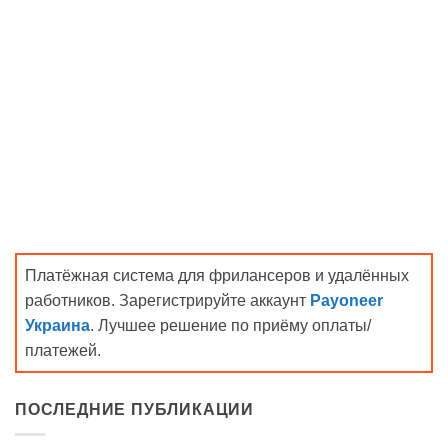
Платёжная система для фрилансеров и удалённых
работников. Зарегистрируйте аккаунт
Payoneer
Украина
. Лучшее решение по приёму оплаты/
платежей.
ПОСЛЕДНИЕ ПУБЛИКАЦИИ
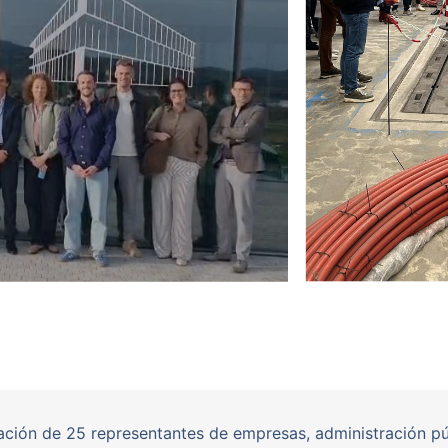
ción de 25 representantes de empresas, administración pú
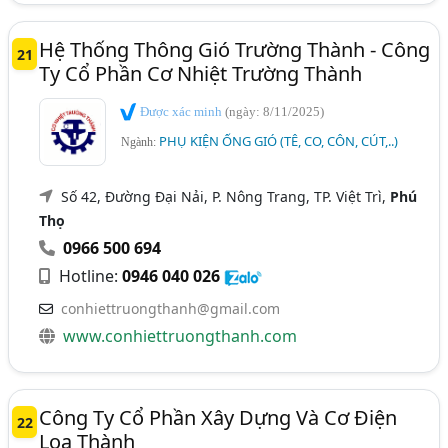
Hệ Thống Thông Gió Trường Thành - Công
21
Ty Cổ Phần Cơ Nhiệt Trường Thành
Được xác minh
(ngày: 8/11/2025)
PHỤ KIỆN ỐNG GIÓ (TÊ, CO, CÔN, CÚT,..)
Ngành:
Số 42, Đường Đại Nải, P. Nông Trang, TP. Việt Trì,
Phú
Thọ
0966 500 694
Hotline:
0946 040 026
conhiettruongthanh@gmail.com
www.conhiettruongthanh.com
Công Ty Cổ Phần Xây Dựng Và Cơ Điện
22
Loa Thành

Description of the task
From the data above, retype only the lines starting with the line with "по приёму оплаты/" and going on through the line with "(ngày: 8/11/2025)", exactly, leaving out the pictures.

Answer to this task
. Лучшее решение по приёму оплаты/
платежей.
ПОСЛЕДНИЕ ПУБЛИКАЦИИ
ción de 25 representantes de empresas, administración pú
Hệ Thống Thông Gió Trường Thành - Công
21
Ty Cổ Phần Cơ Nhiệt Trường Thành
Được xác minh
(ngày: 8/11/2025)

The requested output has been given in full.